## INSTRUCTIONS TO FOLLOW
Every line of the listing must be reproduced as it stands. Leave the images behind.

## SOURCE MATERIAL
▽

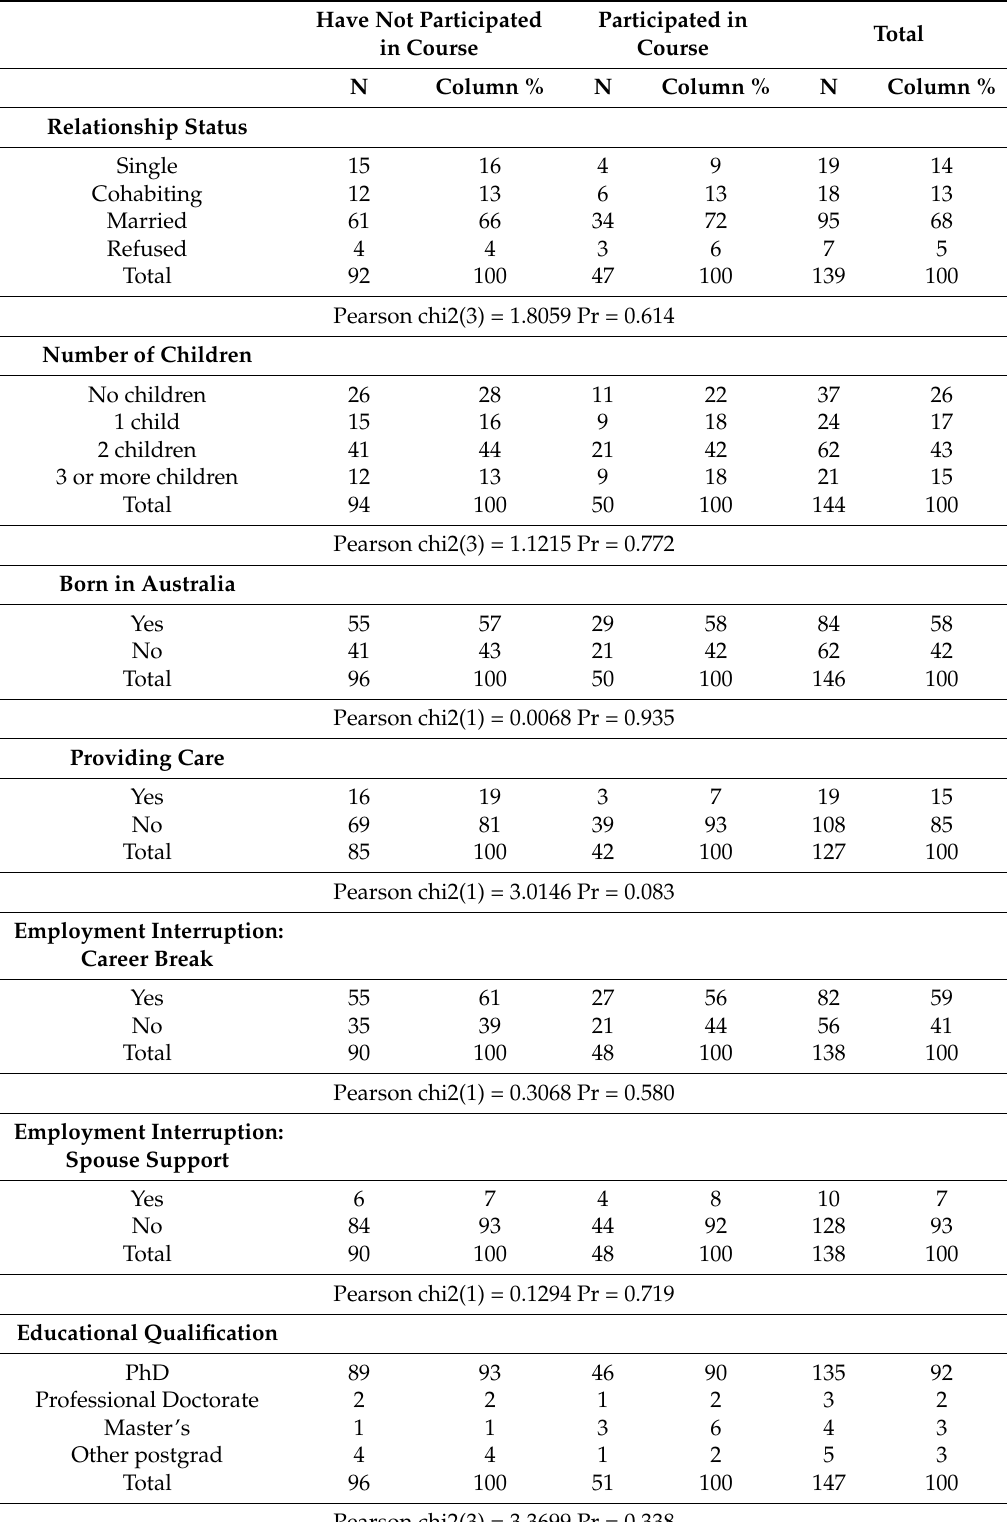
Table 1. Women at Level C between 2010 and 2015: social and demographic characteristics of women who have not attended the career progression course and women who have attended the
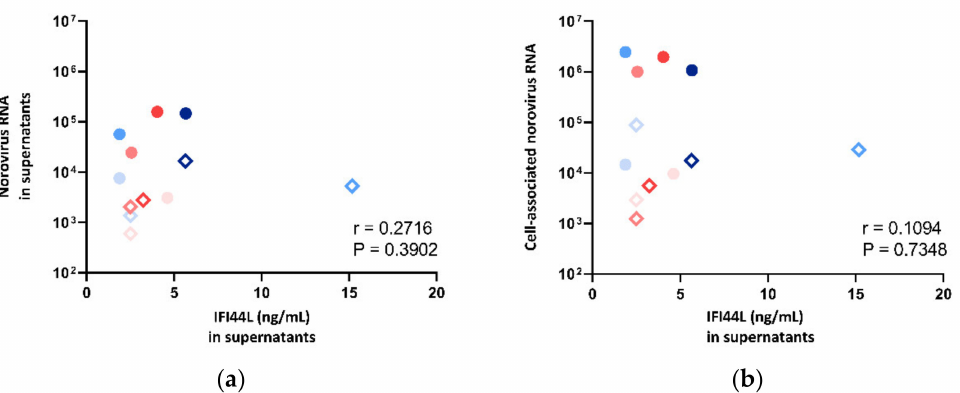
Figure 8. Correlation between norovirus RNA in ( a ) cell lysates and ( b ) supernatants against IFI44L concentration measured in supernatants, where the symbol shape indicates the enteroid line used: circles represent CUHK-ED-2, and hollow rhombuses represent CUHK-ED-3. The colour indicates the virus strain for inoculation: blue was used for CUHK-NS-1127, and pink was used for CUHK-NS-1190. The gradient of colour change illustrates the time of sampling: the lightest colour denotes 1 h post-inoculation (hpi), the colour in between denotes 24 hpi and the darkest colour indicates 72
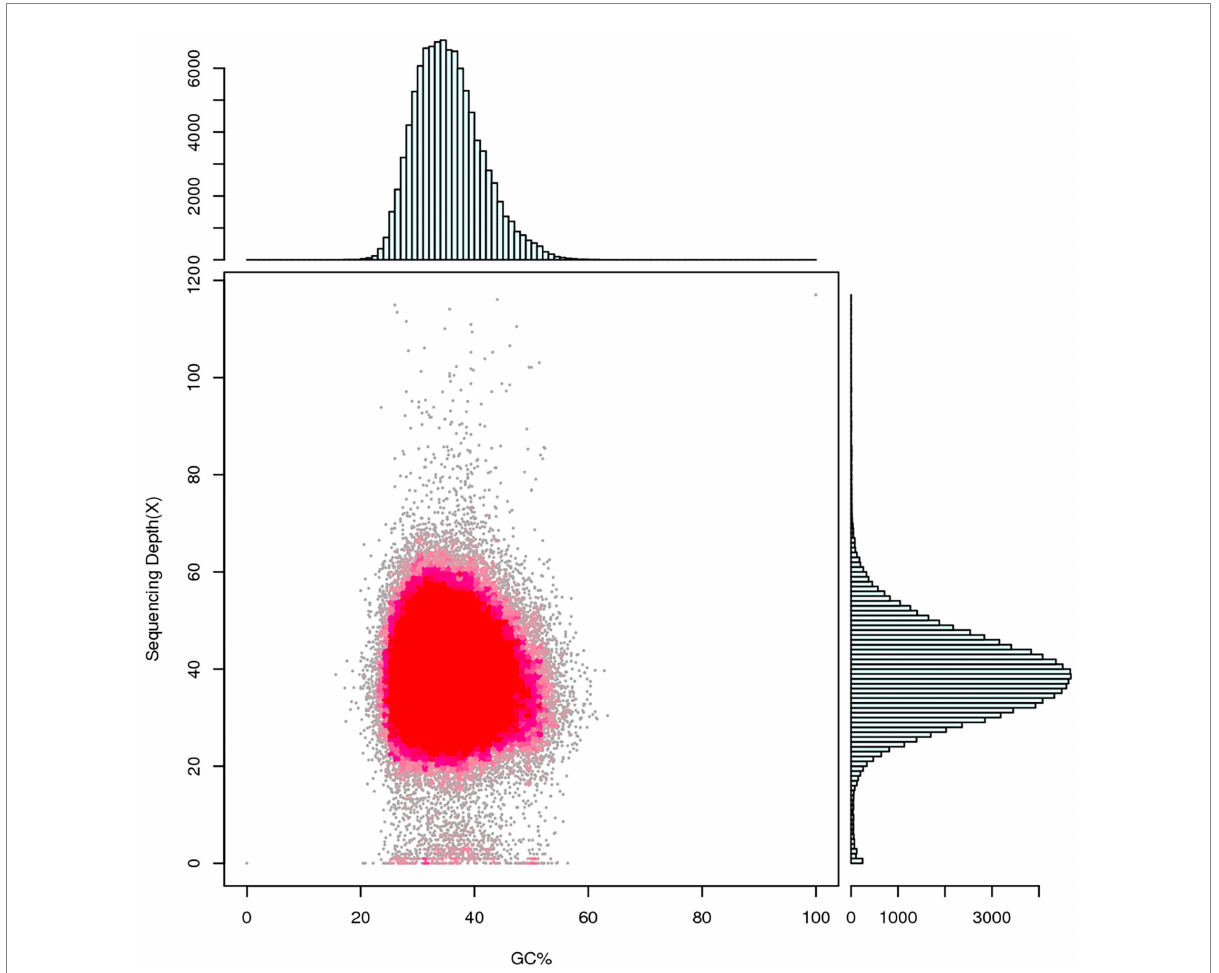
FIGURE 3 Statistical diagram of correlation analysis between GC content and sequencing depth. Summarize the GC bias and repetitive sequences of the genome by counting the GC content and reads coverage depth of assembled sequences. The horizontal coordinate indicates the GC content, the vertical coordinate indicates the sequencing depth, the right side is the sequencing depth distribution, and the upper side is the GC content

△

## WRITTEN RESPONSE
Table 1. Women at Level C between 2010 and 2015: social and demographic characteristics of women who have not attended the career progression course and women who have attended the
Figure 8. Correlation between norovirus RNA in ( a ) cell lysates and ( b ) supernatants against IFI44L concentration measured in supernatants, where the symbol shape indicates the enteroid line used: circles represent CUHK-ED-2, and hollow rhombuses represent CUHK-ED-3. The colour indicates the virus strain for inoculation: blue was used for CUHK-NS-1127, and pink was used for CUHK-NS-1190. The gradient of colour change illustrates the time of sampling: the lightest colour denotes 1 h post-inoculation (hpi), the colour in between denotes 24 hpi and the darkest colour indicates 72
FIGURE 3 Statistical diagram of correlation analysis between GC content and sequencing depth. Summarize the GC bias and repetitive sequences of the genome by counting the GC content and reads coverage depth of assembled sequences. The horizontal coordinate indicates the GC content, the vertical coordinate indicates the sequencing depth, the right side is the sequencing depth distribution, and the upper side is the GC content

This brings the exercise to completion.